** YOUR TASK **
Resume the technical page on Camel.FolderSummaryDisk below, writing on from its final sentence.

** PASSAGE **
__________________________________________________
Contents

  1. Camel.FolderSummaryDisk
    1. Base class
    2. Methods
    3. Caching
  2. Tables
    1. Root Table
    2. View tables
    3. Table Notes
  3. Camel.FolderViewDisk
  4. Performance
  5. Notes

Camel.FolderSummaryDisk

This is the 'disk' part of the 'disksummary' branch. i.e. the main reason this branch exists, although it was used also as an excuse to try out other ideas and clean up other problems.

It uses libdb to store each record, with the key being the UID.

Base class

The base class implements all of the functions required to store the summary in database records in a persistent way. Including maintaining the view indices.

This is a concrete class that can be used as-is, or subclassed if additional data needs to be stored. In this way it is equivalent to the Evolution/Camel.FolderSummary class, for storing records on disk. 

 struct _CamelFolderSummaryDiskClass {
        CamelFolderSummaryClass parent_class;
 
        void (*encode)(CamelFolderSummaryDisk *, struct _CamelMessageInfoDisk *mi, struct _CamelRecordEncoder *);
        int (*decode)(CamelFolderSummaryDisk *, struct _CamelMessageInfoDisk *mi, struct _CamelRecordDecoder *);
 
        void (*sync)(CamelFolderSummaryDisk *, GPtrArray *changes, CamelException *ex);
 };

It adds record encoding and decoding methods which translate a binary blob of data into a CamelMessageInfo structure.

It also adds a sync method, to ensure changes are flushed. Internally it catches changes to each messageinfo and keeps them in a list. After a timeout, it processes this list - updating secondary indices (i.e. views) for any changes, and then writing everything out. Backends can hook onto this virtual sync method to also store any changes to physical storage. i.e. the IMAPX backend uses this opportunity to write flag changes to the server.

Methods

Note that new and construct are not passed the Evolution/CamelDS.ViewSummary that Evolution/CamelDS.FolderSummary requires. They get it from the folder's store, which has it. Probably CamelDS.FolderSummary should do the same. 

 CamelFolderSummaryDisk *camel_folder_summary_disk_construct(CamelFolderSummaryDisk *cds, struct _CamelFolder *folder);
 CamelFolderSummaryDisk *camel_folder_summary_disk_new(struct _CamelFolder *folder);

This will trigger a sync, it is an immediate sync; it is normally called internally, or from a folder sync call. 

 void camel_folder_summary_disk_sync(CamelFolderSummaryDisk *cds, CamelException *ex);

Because the indices are B-Tree based, there are more features available for scanning than the basic iterator interface provides. This function lets you get iterators which jump directly to records or scan the records from the end. See the source for more discussion - only for implementor use. 

 const CamelMessageInfo *camel_message_iterator_disk_get(void *mitin, guint32 flags0, guint32 flags1, CamelException *ex);

Caching

Individual decoded records are cached in memory, those currently in use are stored in a hash table until they are unreffed finally. Any outstanding changes delay the final unref, so at unref time the records are already synchronised to disk.

The tables themselves are also cached, or rather, they are limited to how many may be open at a given time. This is mostly to get around a bug in libdb that assigns (multiple) new file descriptors to databases open within the same file. An upgrade of libdb may fix this problem and remove the need for this cache.

Tables

There are multiple tables stored in each database file. There will be one for each folder (representing the 'root view'), and one for each view of each folder.
__________________________________________________
** SOURCE DATA **

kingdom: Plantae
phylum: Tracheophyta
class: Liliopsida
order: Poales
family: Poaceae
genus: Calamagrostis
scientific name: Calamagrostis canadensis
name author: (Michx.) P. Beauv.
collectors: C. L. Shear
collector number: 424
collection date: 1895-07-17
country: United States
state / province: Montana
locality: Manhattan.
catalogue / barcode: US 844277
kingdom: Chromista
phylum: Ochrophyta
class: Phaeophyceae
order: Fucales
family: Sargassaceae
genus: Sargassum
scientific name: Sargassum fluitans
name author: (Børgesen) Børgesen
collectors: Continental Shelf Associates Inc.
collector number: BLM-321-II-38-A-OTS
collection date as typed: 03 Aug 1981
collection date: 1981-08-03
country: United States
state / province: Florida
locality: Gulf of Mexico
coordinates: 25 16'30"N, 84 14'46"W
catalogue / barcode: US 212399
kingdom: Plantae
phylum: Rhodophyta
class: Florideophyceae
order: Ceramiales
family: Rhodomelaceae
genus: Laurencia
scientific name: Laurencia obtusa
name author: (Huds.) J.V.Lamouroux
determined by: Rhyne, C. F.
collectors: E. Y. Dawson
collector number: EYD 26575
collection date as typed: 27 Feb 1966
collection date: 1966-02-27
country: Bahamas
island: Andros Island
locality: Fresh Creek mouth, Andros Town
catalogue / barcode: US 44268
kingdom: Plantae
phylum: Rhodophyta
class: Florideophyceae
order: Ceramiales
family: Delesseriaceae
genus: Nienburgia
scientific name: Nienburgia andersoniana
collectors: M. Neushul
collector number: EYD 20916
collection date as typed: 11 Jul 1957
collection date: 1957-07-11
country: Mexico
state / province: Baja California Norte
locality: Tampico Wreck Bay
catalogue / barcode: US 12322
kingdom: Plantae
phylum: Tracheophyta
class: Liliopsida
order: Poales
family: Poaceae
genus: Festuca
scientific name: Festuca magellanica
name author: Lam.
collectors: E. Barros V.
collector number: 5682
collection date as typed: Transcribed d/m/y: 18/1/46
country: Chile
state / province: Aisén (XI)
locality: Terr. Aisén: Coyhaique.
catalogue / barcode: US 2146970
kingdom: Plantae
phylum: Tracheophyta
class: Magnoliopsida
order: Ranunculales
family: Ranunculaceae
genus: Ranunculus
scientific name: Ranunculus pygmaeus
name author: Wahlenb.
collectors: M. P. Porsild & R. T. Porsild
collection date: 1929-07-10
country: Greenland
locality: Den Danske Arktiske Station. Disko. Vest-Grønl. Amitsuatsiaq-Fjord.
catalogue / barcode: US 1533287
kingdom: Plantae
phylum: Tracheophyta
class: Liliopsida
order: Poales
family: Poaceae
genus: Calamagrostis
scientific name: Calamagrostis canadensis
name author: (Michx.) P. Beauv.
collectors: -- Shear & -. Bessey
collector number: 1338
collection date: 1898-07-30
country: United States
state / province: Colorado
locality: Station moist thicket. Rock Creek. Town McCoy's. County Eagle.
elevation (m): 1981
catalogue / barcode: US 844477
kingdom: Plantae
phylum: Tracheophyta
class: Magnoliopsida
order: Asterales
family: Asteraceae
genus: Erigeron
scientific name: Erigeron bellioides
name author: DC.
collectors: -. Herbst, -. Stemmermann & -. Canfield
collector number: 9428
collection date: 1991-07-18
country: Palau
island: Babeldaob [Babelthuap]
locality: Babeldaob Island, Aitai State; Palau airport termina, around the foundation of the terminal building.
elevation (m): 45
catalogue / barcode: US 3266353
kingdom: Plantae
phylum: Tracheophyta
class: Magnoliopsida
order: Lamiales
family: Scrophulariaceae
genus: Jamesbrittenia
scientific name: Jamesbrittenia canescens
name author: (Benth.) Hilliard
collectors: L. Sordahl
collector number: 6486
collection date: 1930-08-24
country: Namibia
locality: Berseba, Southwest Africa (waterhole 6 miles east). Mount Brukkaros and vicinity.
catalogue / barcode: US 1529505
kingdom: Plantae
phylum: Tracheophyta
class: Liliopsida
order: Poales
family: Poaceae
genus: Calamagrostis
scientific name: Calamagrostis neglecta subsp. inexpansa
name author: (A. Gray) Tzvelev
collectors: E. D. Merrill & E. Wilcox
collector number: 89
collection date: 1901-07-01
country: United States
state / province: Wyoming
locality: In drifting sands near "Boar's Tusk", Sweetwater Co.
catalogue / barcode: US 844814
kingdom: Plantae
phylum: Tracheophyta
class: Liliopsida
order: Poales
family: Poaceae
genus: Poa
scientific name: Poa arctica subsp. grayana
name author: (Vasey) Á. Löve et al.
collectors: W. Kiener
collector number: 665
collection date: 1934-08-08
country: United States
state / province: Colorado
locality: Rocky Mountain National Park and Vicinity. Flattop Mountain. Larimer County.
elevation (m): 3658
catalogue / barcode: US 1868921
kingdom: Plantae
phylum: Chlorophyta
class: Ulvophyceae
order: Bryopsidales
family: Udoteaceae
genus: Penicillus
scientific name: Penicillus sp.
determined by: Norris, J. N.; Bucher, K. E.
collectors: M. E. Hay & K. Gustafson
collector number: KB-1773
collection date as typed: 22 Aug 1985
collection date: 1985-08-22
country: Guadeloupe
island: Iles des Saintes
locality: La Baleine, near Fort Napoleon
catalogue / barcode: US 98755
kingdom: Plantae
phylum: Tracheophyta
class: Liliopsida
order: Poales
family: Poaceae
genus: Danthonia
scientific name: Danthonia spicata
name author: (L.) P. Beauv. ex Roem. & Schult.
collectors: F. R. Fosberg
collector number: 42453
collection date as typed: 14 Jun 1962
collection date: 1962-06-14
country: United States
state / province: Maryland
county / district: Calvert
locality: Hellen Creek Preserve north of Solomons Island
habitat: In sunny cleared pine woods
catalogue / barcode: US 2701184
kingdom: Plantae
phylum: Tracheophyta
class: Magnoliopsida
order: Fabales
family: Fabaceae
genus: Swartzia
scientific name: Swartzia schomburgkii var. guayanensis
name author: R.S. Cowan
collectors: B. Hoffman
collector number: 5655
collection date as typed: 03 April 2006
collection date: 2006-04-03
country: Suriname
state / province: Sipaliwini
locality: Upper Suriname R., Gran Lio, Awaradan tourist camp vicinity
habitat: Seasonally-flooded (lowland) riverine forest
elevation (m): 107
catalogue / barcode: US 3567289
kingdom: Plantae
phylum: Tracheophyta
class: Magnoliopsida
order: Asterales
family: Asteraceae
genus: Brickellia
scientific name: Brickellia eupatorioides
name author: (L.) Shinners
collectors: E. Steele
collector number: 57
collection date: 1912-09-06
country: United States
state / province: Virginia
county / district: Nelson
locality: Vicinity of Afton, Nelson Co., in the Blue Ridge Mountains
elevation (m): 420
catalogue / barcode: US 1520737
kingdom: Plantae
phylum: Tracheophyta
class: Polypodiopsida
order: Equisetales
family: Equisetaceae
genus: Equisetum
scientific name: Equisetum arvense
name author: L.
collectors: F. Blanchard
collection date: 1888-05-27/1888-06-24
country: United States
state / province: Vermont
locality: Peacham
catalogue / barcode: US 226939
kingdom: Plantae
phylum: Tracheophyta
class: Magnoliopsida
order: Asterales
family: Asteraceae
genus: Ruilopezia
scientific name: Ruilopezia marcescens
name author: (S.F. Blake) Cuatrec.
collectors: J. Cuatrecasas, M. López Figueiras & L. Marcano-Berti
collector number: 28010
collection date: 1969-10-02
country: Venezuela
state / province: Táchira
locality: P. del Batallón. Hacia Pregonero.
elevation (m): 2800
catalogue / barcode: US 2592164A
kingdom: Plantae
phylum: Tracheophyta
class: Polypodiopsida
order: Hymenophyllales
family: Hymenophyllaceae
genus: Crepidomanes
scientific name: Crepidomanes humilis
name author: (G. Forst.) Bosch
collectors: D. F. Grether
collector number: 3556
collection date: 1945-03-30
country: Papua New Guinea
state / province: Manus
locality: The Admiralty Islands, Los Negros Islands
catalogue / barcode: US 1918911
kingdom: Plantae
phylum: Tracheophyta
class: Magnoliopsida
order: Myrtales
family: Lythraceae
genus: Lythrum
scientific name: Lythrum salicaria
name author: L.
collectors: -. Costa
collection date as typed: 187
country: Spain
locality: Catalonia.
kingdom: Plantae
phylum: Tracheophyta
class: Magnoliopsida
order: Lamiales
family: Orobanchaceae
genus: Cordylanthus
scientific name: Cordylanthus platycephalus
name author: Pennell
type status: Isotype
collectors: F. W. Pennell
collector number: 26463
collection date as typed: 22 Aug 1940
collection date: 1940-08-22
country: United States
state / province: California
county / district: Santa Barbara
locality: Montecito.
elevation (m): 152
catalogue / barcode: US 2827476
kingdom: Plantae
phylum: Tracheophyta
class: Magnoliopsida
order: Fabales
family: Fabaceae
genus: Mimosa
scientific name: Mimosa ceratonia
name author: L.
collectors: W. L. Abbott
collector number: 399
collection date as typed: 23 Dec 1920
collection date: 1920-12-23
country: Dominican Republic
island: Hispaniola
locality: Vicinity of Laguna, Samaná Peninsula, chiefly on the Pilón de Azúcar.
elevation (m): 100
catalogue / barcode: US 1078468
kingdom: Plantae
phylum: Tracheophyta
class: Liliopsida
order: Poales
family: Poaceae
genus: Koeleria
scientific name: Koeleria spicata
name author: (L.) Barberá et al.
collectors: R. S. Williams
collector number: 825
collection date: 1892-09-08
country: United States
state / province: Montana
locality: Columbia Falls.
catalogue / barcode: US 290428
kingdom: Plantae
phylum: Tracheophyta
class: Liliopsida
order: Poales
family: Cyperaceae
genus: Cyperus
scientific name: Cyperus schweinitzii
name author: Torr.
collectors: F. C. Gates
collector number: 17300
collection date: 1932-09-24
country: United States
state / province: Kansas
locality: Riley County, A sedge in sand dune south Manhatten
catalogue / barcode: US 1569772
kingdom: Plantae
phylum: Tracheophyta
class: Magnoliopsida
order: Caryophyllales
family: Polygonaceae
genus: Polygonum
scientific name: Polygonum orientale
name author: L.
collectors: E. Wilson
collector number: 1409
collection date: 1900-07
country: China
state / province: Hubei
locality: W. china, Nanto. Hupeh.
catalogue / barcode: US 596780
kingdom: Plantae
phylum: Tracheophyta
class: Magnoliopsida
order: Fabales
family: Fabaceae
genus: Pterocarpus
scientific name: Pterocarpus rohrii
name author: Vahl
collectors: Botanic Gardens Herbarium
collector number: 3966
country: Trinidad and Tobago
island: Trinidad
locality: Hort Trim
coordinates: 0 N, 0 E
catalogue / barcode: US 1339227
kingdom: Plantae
__________________________________________________
** ANSWER BOX **
A per-store Evolution/CamelDS.ViewSummary#CamelDS.ViewSummaryDisk object manages the database environment for each store. It also has a database-global lock for access to all database functions - this must be used to enforce single-threaded access to each database (environment?), to avoid deadlocks. It also maintains its own table for all views.

Root Table

The root table will be given a name which matches the folder name. 

 folder/name

The records in this table will consist of a key being the UID of the message, which will be a string representation of an integer value, and the data record which contains the CamelMessageInfo in an encoded form. The Evolution/CamelDS.FolderSummary.uid_cmp() function is used as the key comparator for the B-Tree index.

Records are stored as binary encodings of the various data parameters. To try to reduce some of the versioning problems present in the Evolution/Camel.FolderSummary records, the record is split into sections. Each section then has records only ever added to the end of it. This should allow transparent forward compatability of the record format, with only conditional code required for backward compatability. Note that each subclass will implement its own section if it wants to add data, not extend an existing section, so versioning is also detached from the class heirarchy.

For efficiency - since records will be read and written one at a time, potentially many times, and because size is less of an issue (since libdb adds significant overhead anyway), records are stored in a more native sized format, i.e. no compression takes place. Evolution/CamelDS.Misc#Camel.Record utilities are used to encode and decode each record.

Each record is split into 2 basic sections too, one for the static data, and one for the variable. It may make sense to split this into different tables, to reduce the amount of data which must be re-written when status changes.

View tables

Each view is given a name that begins with the folder name, followed by the view-id with a separating 0x01 octet. The 0x01 value was chosen because it cannot occur in normal UTF-8 names, and using a simple strcmp based sort will properly order the list of folders in the view table. 

 folder/name\01view-id

The records in this table ONLY consist of key fields, which are simply the UIDs of the messages in this view. The data field is not used, and will be zero-length.

Note that this means the secondary index cannot be automatically created using libdb's functionality. This was tried initially but it leads to a lot of extra overhead - records need to be decoded multiple times.

Currently, the view table is updated whenever the summary is synchronised. The ChangeInfo from the root view is processed, one message at a time, and any messages matching (or newly unmatching) a given view are added (or removed) from that view. The ChangeInfo is then propagated to the per-view ChangeInfo data stored in the CamelFolderViewDisk.view structure. And finally to the folder, after processing is complete.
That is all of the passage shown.